◆ **AUFGABE 1**:
Übersetze aus dem Artikel über Vasile Ernu den Satz „Das Land, das er 1990 verlassen hat, lässt ihn nicht los.“ ins Englische.
◆ **AUFGABE 2**:
Gib an, wie viele Sprachen Vasile Ernu laut dem Artikel über ihn spricht.

◆ **VORLIEGENDER TEXT**:
......

Dankbarkeit und großes Glück
Leipziger Buchmesse: Vasile Ernu und Leslie Baruch Brent – zwei Lebenswege
Seht her und wundert euch, auch ich war Bürger der Sowjetunion!«, bekannte – in Anlehnung an Wladimir Majakowksi – Vasile Ernu, 1971 in Moskau geboren, Sohn bessarabischer Eltern. Das Land, das er 1990 verlassen hat, lässt ihn nicht los. Und er ist überzeugt, dass es jedem so geht, egal in welcher Beziehung er zur Sowjetunion gestanden habe, ob in Liebe oder Hass. »Die Sowjetunion war das größte utopische Projekt der Moderne. Ich war Zeuge eines unvollendeten Projektes und habe die Glorie und den Untergang dieser Utopie gesehen.«
Der rumänische Schriftsteller las im Forum der kleinen Sprachen aus seinem noch nicht ins Deutsche übersetzten »Born in the USSR«. Nein, Bruce Springsteen (»Born in the USA«) kopiert er nicht. Was Versile Ernu bietet, ist ein nostalgisch-ironischer Rückblick auf seine sowjetischen Jahre. Da ist zum einen Trauer über das Verschwinden des Kommunismus und der UdSSR, mit dem der Glaube an Ideale und eine besondere Art heroischen Leidens verschwunden sei. Zum anderen Dankbarkeit, etwas Einmaliges erlebt und erfahren zu haben, »eine gigantische Schöpfung«, geboren aus Blut und Schweiß, verbunden mit grandiosen Hoffnungen, großen Siegen und bitteren Niederlagen, neuem Aufbäumen und Aufbegehren – vor allem mit einem einmaligem Gemeinschaftsgefühl.
»Wir wohnten in ein und derselben Kommunalka namens UdSSR.« Der studierte Philosoph und Philologe, der sechs Sprachen spricht, wundert sich stets, wenn seine Freunde im Westen behaupten, die UdSSR habe es nicht geschafft, eine Zivilgesellschaft aufzubauen. »Die sowjetische Gesellschaft funktionierte anders, nach einem anderen Rhythmus. Unsere Zivilgesellschaft fand in der Kuch-nja und in der Otschered statt.« In der Küche und beim Schlangestehen sei über fast alles debattiert worden, über Gott (dessen Nichtexisten die Sowjetwissenschaft bewiesen hat) und die Welt (die man verbessern wollte), den Zustand der greisen Politbüromitglieder und den der Dissidenten, über die Engpässe in der Versorgung mit Konsumgütern und den Krieg in Afghanistan, was Radio Free Europe vermeldet hat und warum unsere »Koryphären Marx, Engels und Lenin nicht irren können«.
Die Kuchnja und das Otschered waren »eine Seinsform, eine Hypothese des kommunistischen Wesens«. Wer diese nicht kenne, habe keine Ahnung davon, was die Sowjetgesellschaft ausmachte und wie der Homo sovieticus tickte.

......

◆ **BEREITGESTELLTE EINTRÄGE**:
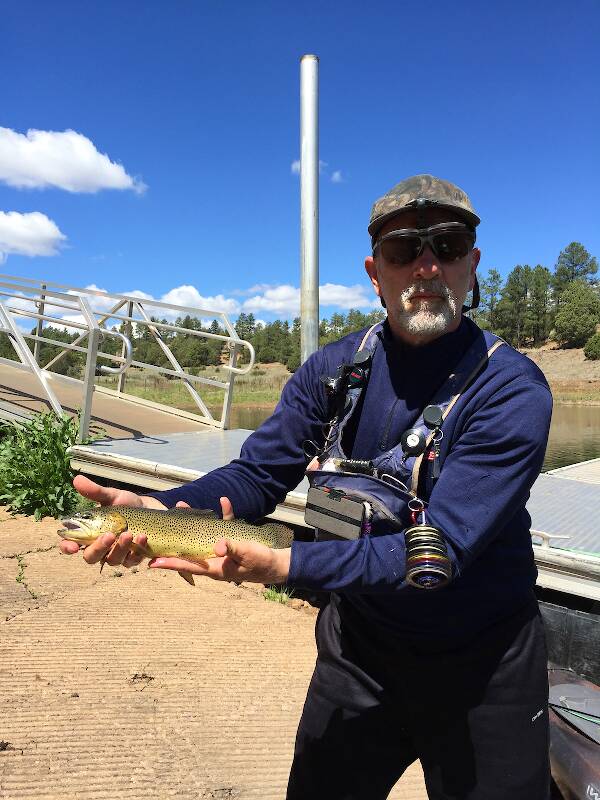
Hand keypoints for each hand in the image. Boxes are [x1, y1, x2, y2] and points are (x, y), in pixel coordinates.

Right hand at [58, 474, 165, 566]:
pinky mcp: (132, 558)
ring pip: (113, 560)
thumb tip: (76, 479)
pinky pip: (132, 560)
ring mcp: (116, 555)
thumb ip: (95, 491)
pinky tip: (142, 537)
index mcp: (88, 534)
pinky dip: (137, 550)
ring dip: (120, 548)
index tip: (73, 547)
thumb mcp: (111, 496)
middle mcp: (100, 547)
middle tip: (109, 535)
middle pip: (91, 557)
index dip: (67, 547)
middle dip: (98, 548)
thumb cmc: (125, 505)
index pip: (70, 545)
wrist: (149, 509)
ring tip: (128, 533)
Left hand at [148, 497, 290, 584]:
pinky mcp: (234, 540)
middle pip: (191, 547)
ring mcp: (223, 549)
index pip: (188, 566)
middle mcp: (215, 559)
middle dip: (176, 535)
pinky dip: (224, 514)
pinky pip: (225, 526)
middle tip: (163, 522)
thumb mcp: (247, 555)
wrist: (279, 562)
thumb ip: (232, 549)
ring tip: (183, 506)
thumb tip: (218, 545)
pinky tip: (224, 501)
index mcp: (215, 568)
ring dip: (194, 520)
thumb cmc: (262, 562)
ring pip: (203, 534)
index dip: (170, 564)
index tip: (152, 562)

......

◆ **LÖSUNG 1**:
The country he left in 1990 won't let go of him.

◆ **LÖSUNG 2**:
Sechs Sprachen.